(Instructions)
• a. From the quaternion thread, list every username that appears above a post.
• b. Edit the part of the records that opens with the line containing "Breathing deeply literally moves" and runs through the end of the records: swap "permission" for "room" and leave everything else unchanged. Return only those lines.
---- Text provided
I feel like quaternion rotation is similar. They have four components, but a lot of quaternions produce the same rotation, and are therefore able to produce the 'three dimensional' space of three dimensional rotations.

caspermadlener

Quaternions are a 4D vector space of 3D rotations. 3 of the basis rotations are 180° (one for each plane/axis), and the remaining basis rotation is 0°. Ultimately, they're still best visualized as a single 3D rotation. (Obviously a weighted sum of 3D rotations yields another 3D rotation.)

P.S. The square root of a quaternion is just the average between itself and the 0° rotation, which is just a special case of a (normalized) weighted sum of rotations.

angeldude

Just because a parabola uses 3 terms to be represented does not make it 3d, it has 3 terms but is an equation in 2 variables x and y which can be represented in 2D space for x and y being perpendicular, the same is true of quaternions. While I see what you’re saying, they technically exist in 4 perpendicular dimensions

markviz

but they describe four dimensional rotations too, the three dimensional rotations they describe are a special case in the domain of their conjugate pairs...
--------
---- Input
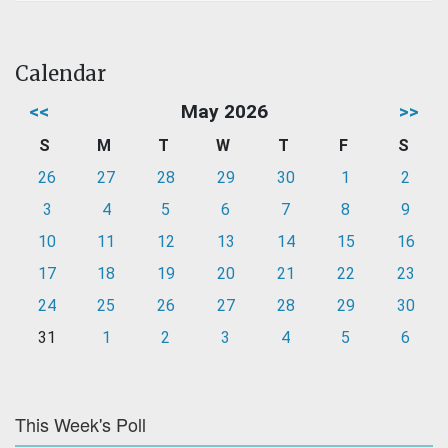
Calendar
<<
May 2026
>>
S
M
T
W
T
F
S
26
27
28
29
30
1
2
3
4
5
6
7
8
9
10
11
12
13
14
15
16
17
18
19
20
21
22
23
24
25
26
27
28
29
30
31
1
2
3
4
5
6
This Week's Poll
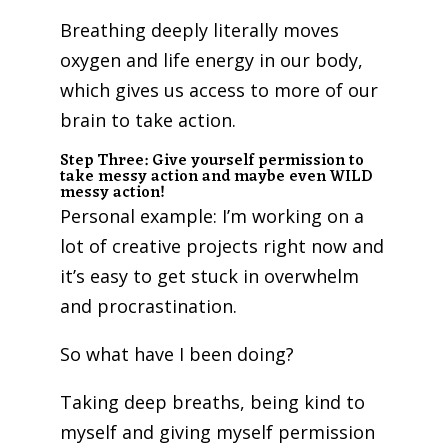
Breathing deeply literally moves
oxygen and life energy in our body,
which gives us access to more of our
brain to take action.
Step Three: Give yourself permission to
take messy action and maybe even WILD
messy action!
Personal example: I’m working on a
lot of creative projects right now and
it’s easy to get stuck in overwhelm
and procrastination.
So what have I been doing?
Taking deep breaths, being kind to
myself and giving myself permission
--------
(Answer section)
• a.
caspermadlener
angeldude
markviz

• b.
Breathing deeply literally moves
oxygen and life energy in our body,
which gives us access to more of our
brain to take action.
Step Three: Give yourself room to
take messy action and maybe even WILD
messy action!
Personal example: I’m working on a
lot of creative projects right now and
it’s easy to get stuck in overwhelm
and procrastination.
So what have I been doing?
Taking deep breaths, being kind to
myself and giving myself room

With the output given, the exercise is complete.